→ **Work item**: Pictures do not belong in your copy; repeat every other part of the entries exactly.

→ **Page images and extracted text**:
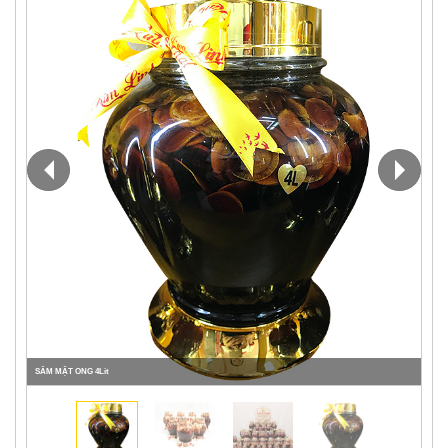
SÂM MẬT ONG 4Lit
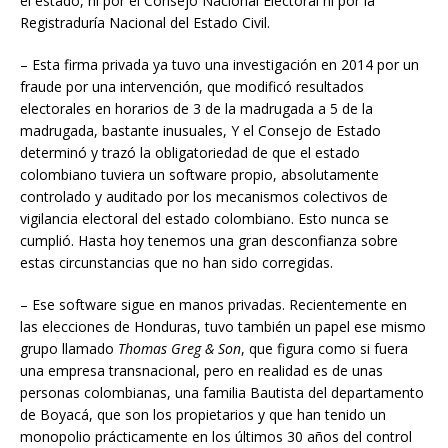
el estado, ni por el Consejo Nacional Electoral ni por la
Registraduría Nacional del Estado Civil.
– Esta firma privada ya tuvo una investigación en 2014 por un
fraude por una intervención, que modificó resultados
electorales en horarios de 3 de la madrugada a 5 de la
madrugada, bastante inusuales, Y el Consejo de Estado
determinó y trazó la obligatoriedad de que el estado
colombiano tuviera un software propio, absolutamente
controlado y auditado por los mecanismos colectivos de
vigilancia electoral del estado colombiano. Esto nunca se
cumplió. Hasta hoy tenemos una gran desconfianza sobre
estas circunstancias que no han sido corregidas.
– Ese software sigue en manos privadas. Recientemente en
las elecciones de Honduras, tuvo también un papel ese mismo
grupo llamado
Thomas Greg & Son
, que figura como si fuera
una empresa transnacional, pero en realidad es de unas
personas colombianas, una familia Bautista del departamento
de Boyacá, que son los propietarios y que han tenido un
monopolio prácticamente en los últimos 30 años del control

→ **Your solution**:
SÂM MẬT ONG 4Lit
el estado, ni por el Consejo Nacional Electoral ni por la
Registraduría Nacional del Estado Civil.
– Esta firma privada ya tuvo una investigación en 2014 por un
fraude por una intervención, que modificó resultados
electorales en horarios de 3 de la madrugada a 5 de la
madrugada, bastante inusuales, Y el Consejo de Estado
determinó y trazó la obligatoriedad de que el estado
colombiano tuviera un software propio, absolutamente
controlado y auditado por los mecanismos colectivos de
vigilancia electoral del estado colombiano. Esto nunca se
cumplió. Hasta hoy tenemos una gran desconfianza sobre
estas circunstancias que no han sido corregidas.
– Ese software sigue en manos privadas. Recientemente en
las elecciones de Honduras, tuvo también un papel ese mismo
grupo llamado
Thomas Greg & Son
, que figura como si fuera
una empresa transnacional, pero en realidad es de unas
personas colombianas, una familia Bautista del departamento
de Boyacá, que son los propietarios y que han tenido un
monopolio prácticamente en los últimos 30 años del control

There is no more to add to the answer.